Compute Element Install

Tier3
ComputeElementInstall
Owner MarcoMambelli
Area Tier3
Role SysAdmin
Type Installation
Owner MarcoMambelli
Not Released

Introduction

This is a tutorial to demonstrate how to install and setup a basic CE installation. It will guide users through a basic CE installation step by step. At the completion of this guide, you should have a simple CE available.

These instructions assume that the Compute Element software is being installed on system following the guidelines for OSG Tier 3s. These include a RHEL based OS and a Condor resource manager, installed as described in ModulesIntro. Other recommandations are at the beginning of that document. As usual different configuration will likely work but you may have to change/adapt the instructions.

A more complete set of instructions is in ComputeElementInstall from the release documentation.

Requirements

You'll need a server with the following:
  • RHEL 4 or 5 based Linux distribution (reference OS is Scientific Linux 5.4)
  • root access
  • ~5 GB of free space
  • Condor installed using the RPM distribution or the shared tar installation
  • internet access (at least outbound connectivity)
  • Host, http, and rsv certificates (you can copy the host certificate and use it for the http and rsv services)

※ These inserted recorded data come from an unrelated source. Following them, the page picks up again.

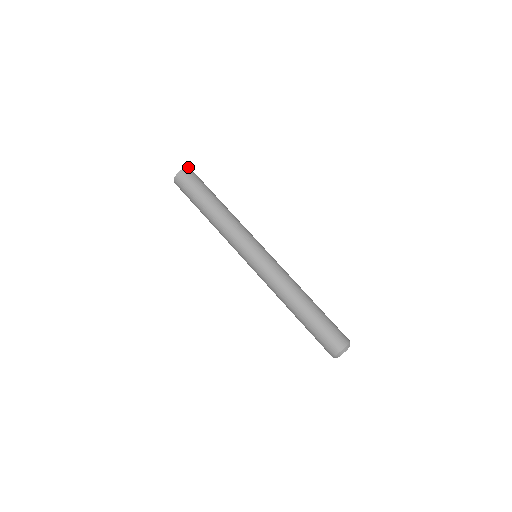
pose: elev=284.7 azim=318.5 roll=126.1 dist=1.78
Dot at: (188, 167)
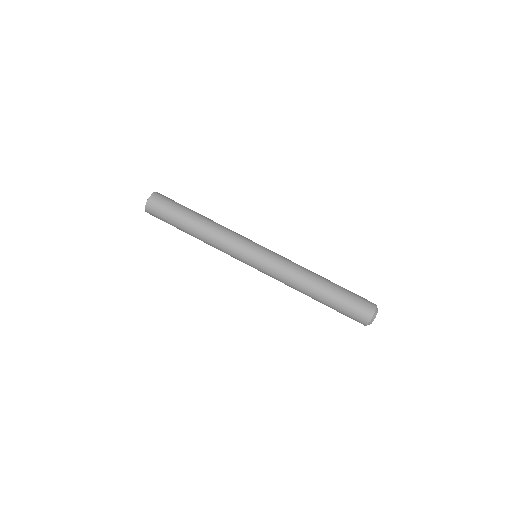
Dot at: (153, 193)
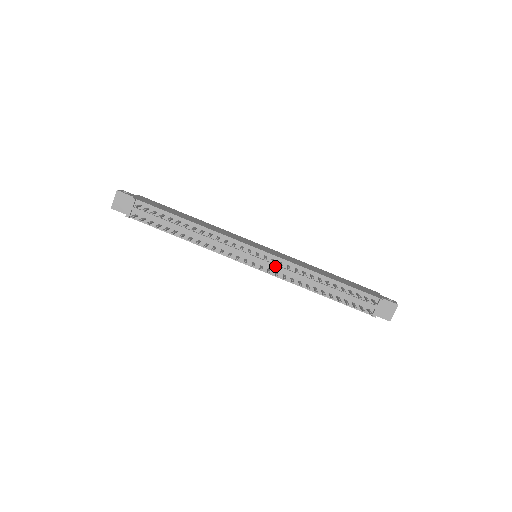
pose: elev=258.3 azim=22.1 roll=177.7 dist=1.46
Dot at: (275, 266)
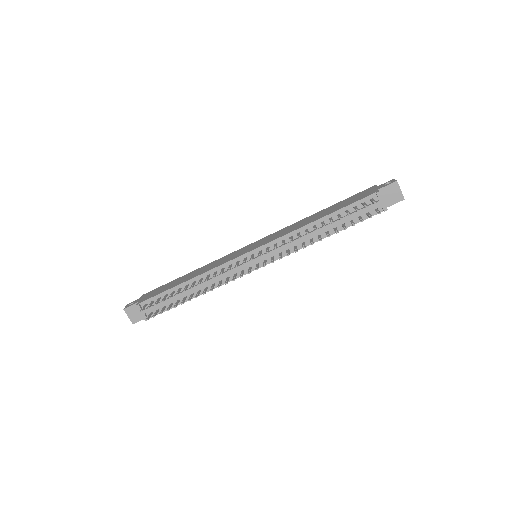
Dot at: (274, 251)
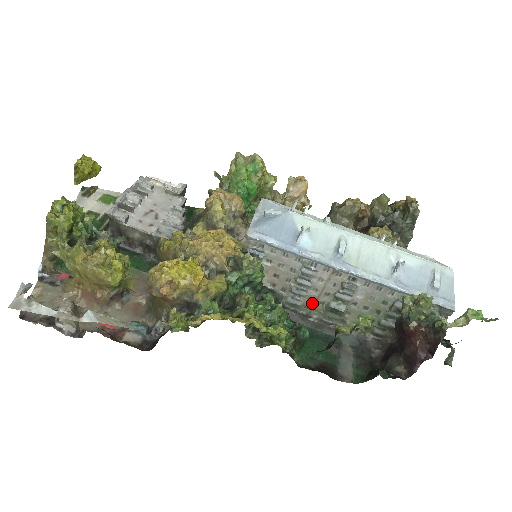
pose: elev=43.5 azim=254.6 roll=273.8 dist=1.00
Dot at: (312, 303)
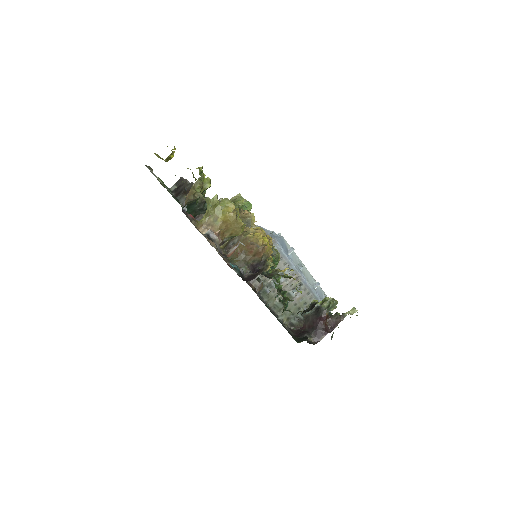
Dot at: (273, 294)
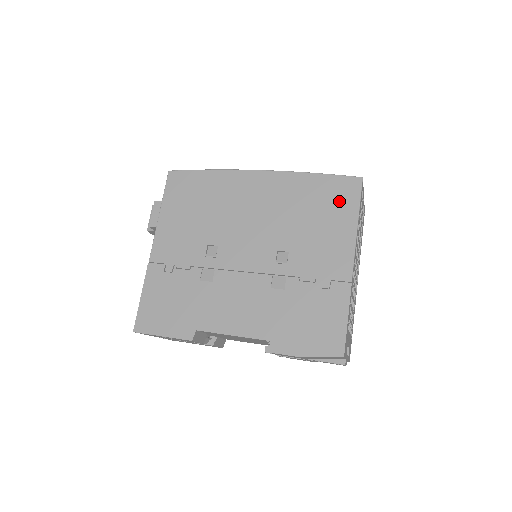
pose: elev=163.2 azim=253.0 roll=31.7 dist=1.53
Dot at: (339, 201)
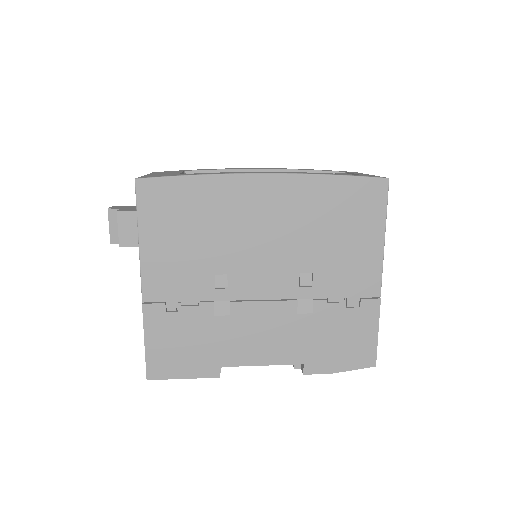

To perform the tests you'll also need the following:

  • Personal grid certificate

Getting started

Installing pacman

Pacman is a package management program used to install OSG software. PacmanInstall describes how to install Pacman which can be installed by either the cluster administrator or a non-privileged account. For example the cluster administrator might install this in /osg/app/pacman or /opt/pacman such as in the following
cd /opt
wget http://atlas.bu.edu/~youssef/pacman/sample_cache/tarballs/pacman-3.29.tar.gz
tar --no-same-owner -xzvf pacman-3.29.tar.gz
cd pacman-3.29
source setup.sh
cd ..
ln -s pacman-3.29 pacman
Once installed setup its environment with for example source /opt/pacman/setup.sh.

Creating directories

Create the installation directory and /etc/grid security :
mkdir /etc/grid-security
mkdir /etc/grid-security/http

Next, the host and service certificates will need to be placed in the proper places in /etc/grid-security. These instructions assume that the following files are in the current directory. GetHostServiceCertificates provides instruction on how to obtain host and service certificates/keys. If you have the host certificate/key but no service certificates/keys and are unable to obtain them, a copy of the host certificate will work as temporary solution.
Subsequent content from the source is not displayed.